With the federal government partly shut down and the footsteps of the debt ceiling clomping closer, the search is on for worst-case, last-gasp, what-if-we-have-to-ram-the-asteroid solutions. The latest of these is the “Presidential bond,” a.k.a. the “Obama bond,” a.k.a. this year’s answer to 2011’s trillion-dollar coin.
This is a bond issued by the president unilaterally, without congressional authorization, to make sure the U.S. doesn’t default on its debt. The problem with this bond is that the president doesn’t have the authority to issue bonds without Congress, which is why we’re looking ahead to a debt ceiling showdown in the first place.
You might think this would be a deal-breaker for such a resolution, except for the fact that while everybody agrees the president doesn’t normally have that authority, he or she does have the authority to do the things that are demanded of him or her by the Constitution.
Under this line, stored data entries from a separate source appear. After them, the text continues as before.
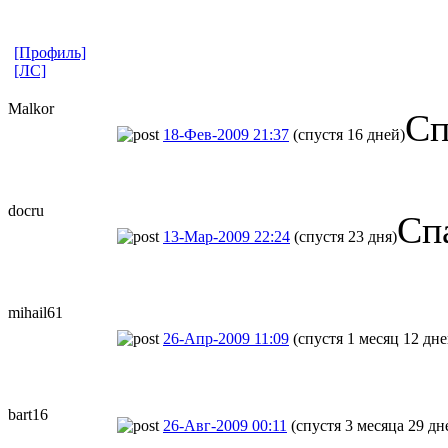
[Профиль]
[ЛС]
Malkor
Сп
18-Фев-2009 21:37
(спустя 16 дней)
docru
Сп
13-Мар-2009 22:24
(спустя 23 дня)
mihail61
26-Апр-2009 11:09
(спустя 1 месяц 12 дне
bart16
26-Авг-2009 00:11
(спустя 3 месяца 29 дн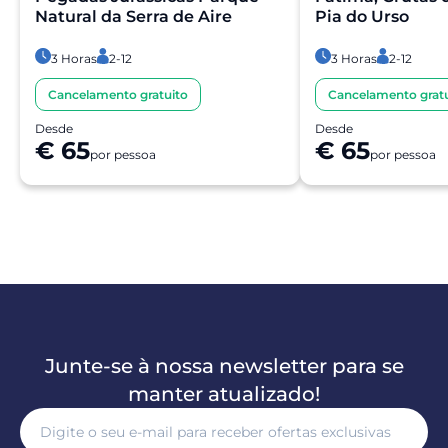
Natural da Serra de Aire
Pia do Urso
3 Horas
2-12
3 Horas
2-12
Cancelamento gratuito
Cancelamento gratu
Desde
Desde
€ 65
€ 65
por pessoa
por pessoa
Junte-se à nossa newsletter para se
manter atualizado!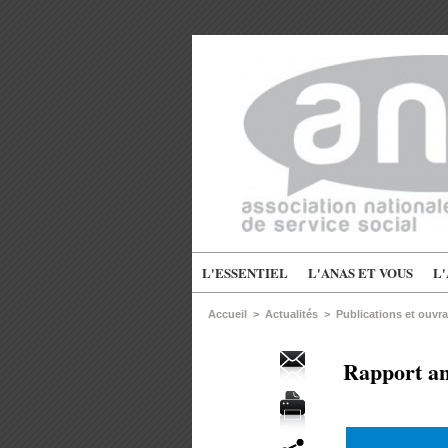
L'ESSENTIEL
L'ANAS ET VOUS
L
Accueil
>
Actualités
>
Publications et ouvr
Rapport an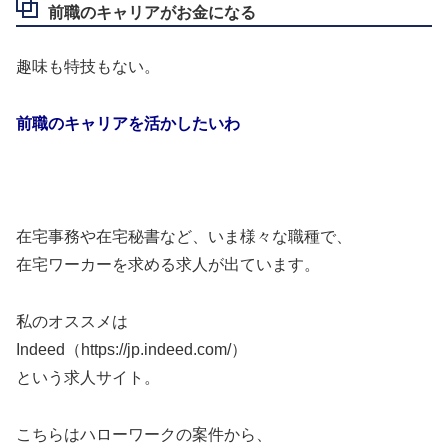
前職のキャリアがお金になる
趣味も特技もない。
前職のキャリアを活かしたいわ
在宅事務や在宅秘書など、いま様々な職種で、
在宅ワーカーを求める求人が出ています。
私のオススメは
Indeed（https://jp.indeed.com/）
という求人サイト。
こちらはハローワークの案件から、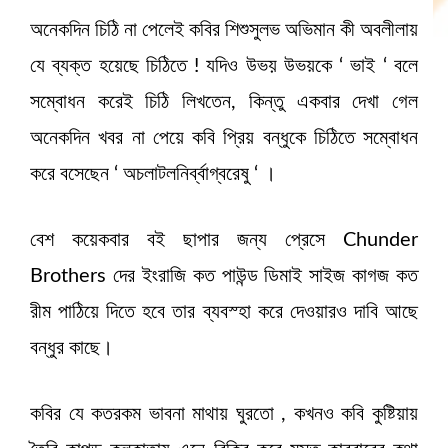
অনেকদিন চিঠি না পেলেই কবির শিশুসুলভ অভিমান কী অবলীলায়
যে ব্যক্ত হয়েছে চিঠিতে ! যদিও উভয় উভয়কে ‘ ভাই ‘ বলে
সম্বোধন করেই চিঠি লিখতেন, কিন্তু একবার দেখা গেল
অনেকদিন খবর না পেয়ে কবি প্রিয় বন্ধুকে চিঠিতে সম্বোধন
করে বসেছেন ‘ অচলাটলনির্ব্বাগ্বরেষু ‘ ।
বেশ কয়েকবার বই ছাপার জন্য প্রেসে Chunder
Brothers দের ইংরাজি কত পাউন্ড ডিমাই সাইজ কাগজ কত
রীম পাঠিয়ে দিতে হবে তার ব্যবস্হা করে দেওয়ারও দাবি আছে
বন্ধুর কাছে।
কবির যে কতরকম ভাবনা মাথায় ঘুরতো , কখনও কবি কুষ্টিয়ায়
And one of those is paying the nation’s debts, thanks to the 14th Amendment, which specifically enjoins the government from defaulting.
The most thoroughly argued case in favor of the president issuing bonds to roll over the U.S. debt and breach the debt ceiling comes from legal scholars Neil Buchanan and Michael Dorf. They call doing so the “least unconstitutional” of the president’s options should the debt ceiling not be raised. The legal case for this is tenuous; Fortune‘s Roger Parloff offers an illuminating discussion, if you want to get into the details. Still, if the shutdown bleeds into the Oct. 17 debt ceiling deadline, a lot of folks will be on the hunt for even tenuously legal solutions.
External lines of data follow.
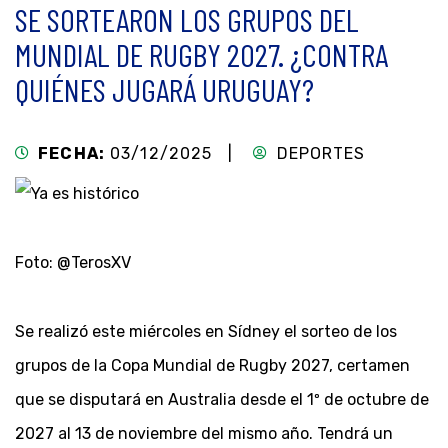
SE SORTEARON LOS GRUPOS DEL
MUNDIAL DE RUGBY 2027. ¿CONTRA
QUIÉNES JUGARÁ URUGUAY?
FECHA:
03/12/2025 |
DEPORTES
Foto: @TerosXV
Se realizó este miércoles en Sídney el sorteo de los
grupos de la Copa Mundial de Rugby 2027, certamen
que se disputará en Australia desde el 1º de octubre de
2027 al 13 de noviembre del mismo año. Tendrá un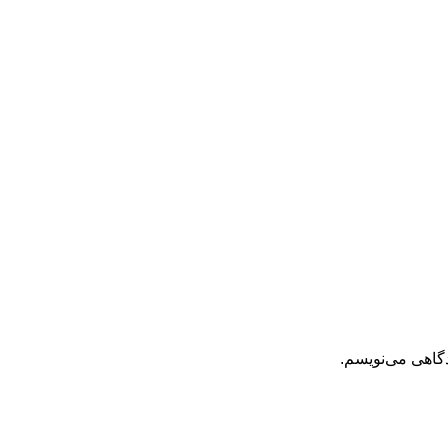
دگاهی می‌نویسم.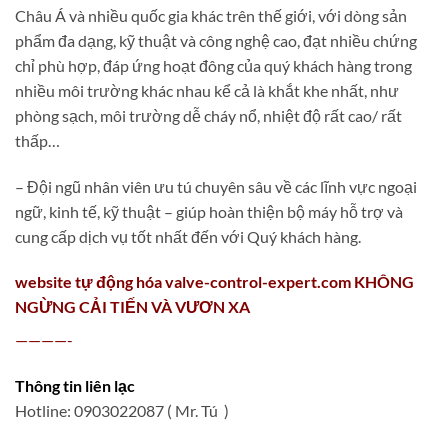
Châu Á và nhiều quốc gia khác trên thế giới, với dòng sản
phẩm đa dạng, kỹ thuật và công nghệ cao, đạt nhiều chứng
chỉ phù hợp, đáp ứng hoạt đông của quý khách hàng trong
nhiều môi trường khác nhau kể cả là khắt khe nhất, như
phòng sạch, môi trường dễ cháy nổ, nhiệt độ rất cao/ rất
thấp…
– Đội ngũ nhân viên ưu tú chuyên sâu về các lĩnh vực ngoại
ngữ, kinh tế, kỹ thuật – giúp hoàn thiện bộ máy hỗ trợ và
cung cấp dịch vụ tốt nhất đến với Quý khách hàng.
website tự động hóa valve-control-expert.com KHÔNG
NGỪNG CẢI TIẾN VÀ VƯƠN XA
————-
Thông tin liên lạc
Hotline: 0903022087 ( Mr. Tú )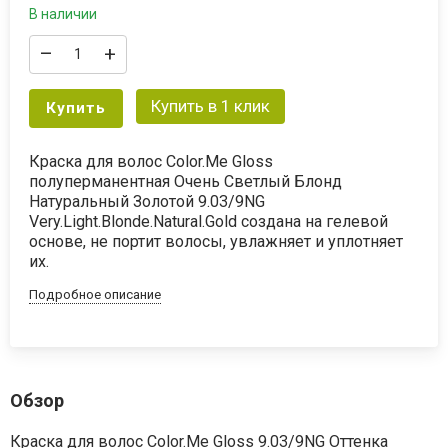
В наличии
–
+
Купить в 1 клик
Купить
Краска для волос Color.Me Gloss
полуперманентная Очень Светлый Блонд
Натуральный Золотой 9.03/9NG
Very.Light.Blonde.Natural.Gold создана на гелевой
основе, не портит волосы, увлажняет и уплотняет
их.
Подробное описание
Обзор
Краска для волос Color.Me Gloss 9.03/9NG Оттенка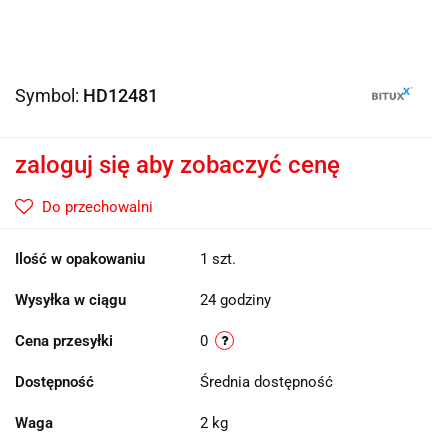
Symbol:
HD12481
zaloguj się aby zobaczyć cenę
Do przechowalni
Ilość w opakowaniu
1 szt.
Wysyłka w ciągu
24 godziny
Cena przesyłki
0
Dostępność
Średnia dostępność
Waga
2 kg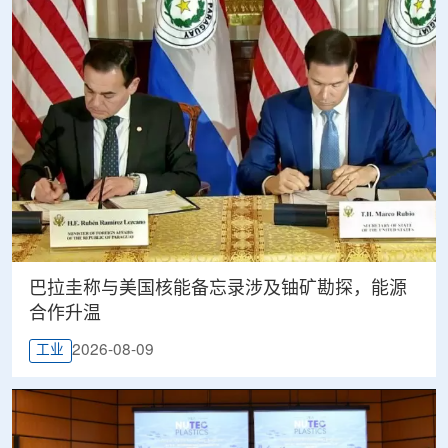
巴拉圭称与美国核能备忘录涉及铀矿勘探，能源
合作升温
2026-08-09
工业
It feels like the presidential bond, legal or not, is a less patently absurd solution than the trillion-dollar coin. And if it comes to that, TMN will go on record as saying that such a bond, paying a substantial premium to regular U.S. bonds, would be a terrific investment. Buchanan and Dorf write:
“As a hedge against the possibility that the government would later default on debt issued by a president acting without congressional authorization, bond purchasers might demand very high rates of interest for the “radioactive” bonds…”
Indeed, they would. That’s one reason (among a multitude) that taking the debt ceiling approval all the way to Oct. 17 is a terrible idea. That said, the chance that the U.S. would not pay back that debt is vanishingly small. Even the Republican right has been willing to assure that federal employees would get back pay during the shutdown. In a worst-case scenario, it’s conceivable that if a court invalidated “presidential bonds,” holders might get plain old Treasuries in exchange.
Nobody is going to go for a scenario in which holders of even ambiguously legal debt don’t get paid. Anything else would tell investors that whether they’ll get their money back depends on who is in power. And down that path lies … Argentina.
Sovereign default bonus round: The U.S. Supreme Court today declined to take Argentina’s appeal of rulings that require it pay off defaulted bonds held by Elliott Associates — rulings that essentially hold hostage Argentina’s other accounts unless it does. Felix Salmon at Reuters has given a blow-by-blow commentary on the running saga of Elliott vs. Argentina over the last months, and is a good tour guide to how Argentina got here. As far as U.S. courts are concerned, this seems to be the end of the line (it is the Supreme Court).
Figuring out who is in the right here, legally speaking, is way above this financial writer’s pay grade; as Salmon point out, both sides have engaged their share of New York’s highest-priced legal talent. From a public policy standpoint, though, sovereign states are a unique case, and it’s a little scary when U.S. courts seize their assets for not paying their debts. Default is effectively the bankruptcy of sovereign states: They wipe away debts, go into the international doghouse for years and can’t borrow more money.
Like bankruptcy, sovereign default is a release valve, and without it there’s the potential for social unrest and anti-US. sentiment among citizens of countries that feel like they’ve been hijacked by private lender interests. That doesn’t mean that U.S. courts are wrong here on the law (though Salmon thinks they are), and yes, Argentina risked this by issuing bonds governed by U.S. law. But the potential fallout is troubling.
(Belated update Oct. 22: Felix Salmon emailed to say that, no, this is not the end of the line for Argentina. The U.S. Supreme Court rejected one appeal, related to the penalties Argentina faced. But there’s still an appeal pending the 2nd Circuit, and possibility of another Supreme Court appeal after that.)